> **Задания упражнения**
a) Выпишите из отрывка все упомянутые в нем географические названия (города и страны).
b) Что, согласно отрывку, Черняев поручил Зюссману в своем письме?

**** Предложенный отрывок ****

II. Письма П. А. Кулаковского.

15 Января 1880 г. Белград.

Многоуважаемый Иван Сергеевич!

Война 1876 г., наши добровольцы и Черняев плохо здесь вспоминаются. Не хотелось мне этого говорить Черняеву в Москве, но Вам считаю себя обязанным написать это. Черняев мне в Москве говорил о своих замыслах по поводу железной дороги; я молчал и даже отклонил его намерение быть посредником иногда при передаче его писем. Мое дело в Сербии не имеет практического характера, и было бы, признаюсь, больно, если бы Черняев из чистого деятеля идеи обратился в практика, строящего в Сербии железные дороги. По моему мнению, было бы пожалуй лучше, если бы строил [242] их кто-нибудь другой, не русский, потому что едва ли хорошо построим, а во-вторых, сербы стали бы обвинять нас и в своих финансовых затруднениях, которые связаны с железнодорожным вопросом. Как-то трудно себе представить Черняева, стоявшего во главе войны славянской, строителем-железнодорожником. Черняев, по рассказам, сделал недавно одну бестактность; он написал Зюссману письмо, в котором поручает ему собрать портреты и сведения о жизни разных сербских деятелей войны 1876 года. Зюссман, который сидит теперь в Нише, в качестве одного из слуг Ристича, конечно, раструбил это повсюду и носится с этим письмом. Ни письма этого, ни Зюссмана я не видел, но рассказывали мне все это люди, достойные доверия. И сербы, большинство которых далеко не любит Черняева, указывают на этот факт и приговаривают: вот с кем Черняев приятель и т. д. Может быть альбом войны 1876 г., приготовляемый Черняевым, и имеет какой-нибудь смысл, хотя, признаюсь, я бы не считал его своевременным теперь, но неужели Черняев не нашел никого между сербами, которому мог бы поручить доставление ему подобных сведений. Надобно же ему разбирать людей и не поддаваться эксплоатации всяких проходимцев. Ведь имя у него большое и славное, а подобными именами очень любят пользоваться малые корыстолюбцы: должен же понимать это Черняев. Вопрос железнодорожный будет вероятно отложен до следующей скупщины, так что Бог весть, когда состоится эта постройка.

**** Представленные данные ****

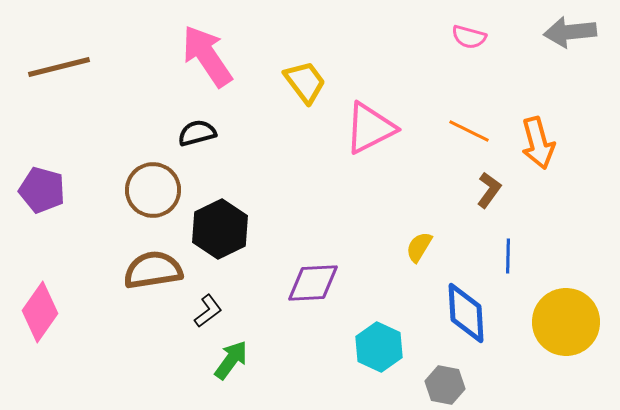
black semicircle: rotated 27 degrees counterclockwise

****

> **Письменные ответы**
a) Белград, Москва, Сербия, Ниш.

b) Собрать портреты и сведения о жизни разных сербских деятелей войны 1876 года.